Document passage -
The Court, in its 5-3 ruling (Justice Clarke not having participated), upheld the Court of Appeals’ decision fully, including its decisions to strike as unconstitutional the Act of March 23, 1908, and to order Moreland's release. The majority opinion – written by Justice Joseph McKenna and joined by Justices Day, McReynolds, Pitney, and Van Devanter – noted their reluctance in the inevitable end result, but felt duty-bound to uphold the right of a U.S. citizen to be protected by the Fifth Amendment, and “... the right, at times, must be accorded one whose conduct tempts to a straining of the law against him.”

===Infamy and Severability===
In deciding the issue of infamy and infamous crimes, the Court had to lay down some basic definitions. The Court ruled the workhouse at Occoquan in the state of Virginia (a prison farm), to which Moreland was to be sent, was not a penitentiary. It was the contention of the United States that this meant the crime was not infamous, because they argued “the place of imprisonment – that is, imprisonment in a penitentiary – ... makes the infamy; the accompaniment of hard labor being but an incident.”

However, the Supreme Court held that the status of Occoquan was not a relevant fact to the Moreland case; crimes requiring time served in a penitentiary had already been deemed to be infamous in the 1885 case Ex Parte Wilson (114 U.S. 417). The focus of the case instead rested upon the sentence of hard labor, and the majority quoted from the Wilson case: “... it was declared that, if imprisonment was in any other place than a penitentiary and was to be at hard labor, the latter ... made it infamous.” The United States’ contention was in direct opposition to the findings of Wilson, and was rejected.

The Court also rejected the United States’ argument that “the provision of the Act [Moreland was charged under] for punishment by fine or imprisonment are severable.” Justice McKenna wrote:

The contention is untenable. It is what sentence can be imposed under the law, not what was imposed, that is the material consideration. When an accused is in danger of an infamous punishment, if convicted, he has a right to insist that he be not put upon trial, except on the accusation of a grand jury.

Work instructions -
In the passage on the Moreland ruling, which justice wrote the majority opinion?

Data excerpt -

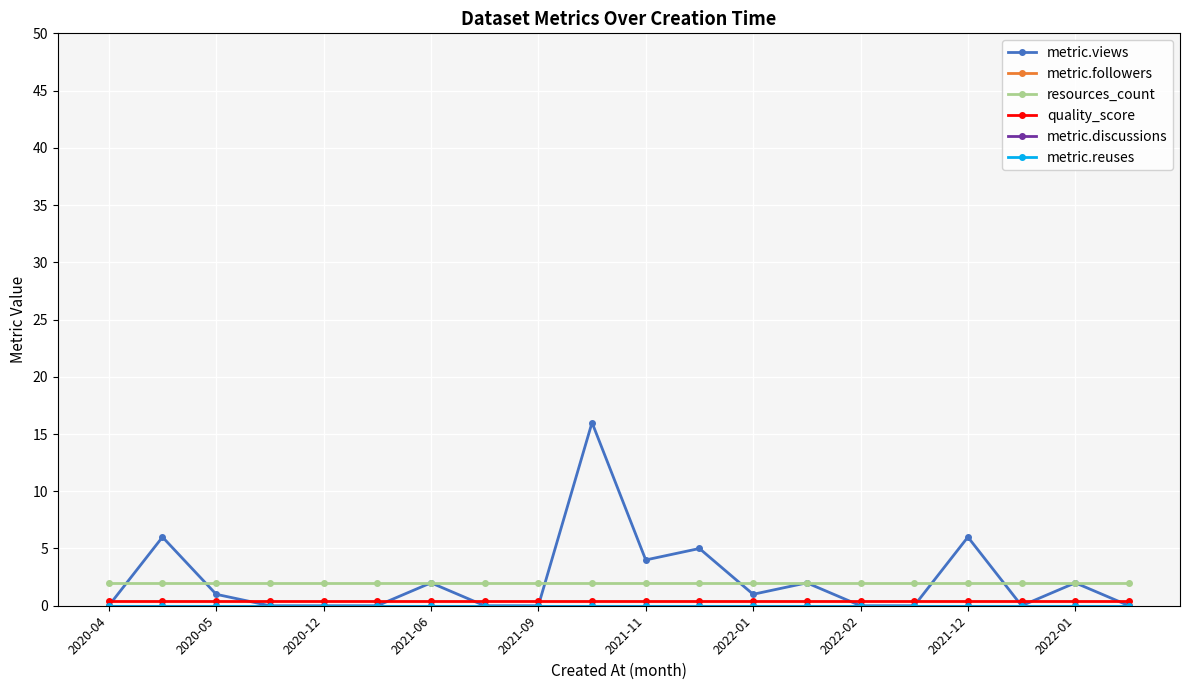

List the series in order of their peak value, lowest first.

metric.followers, metric.discussions, metric.reuses, quality_score, resources_count, metric.views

Result for this task -
Justice Joseph McKenna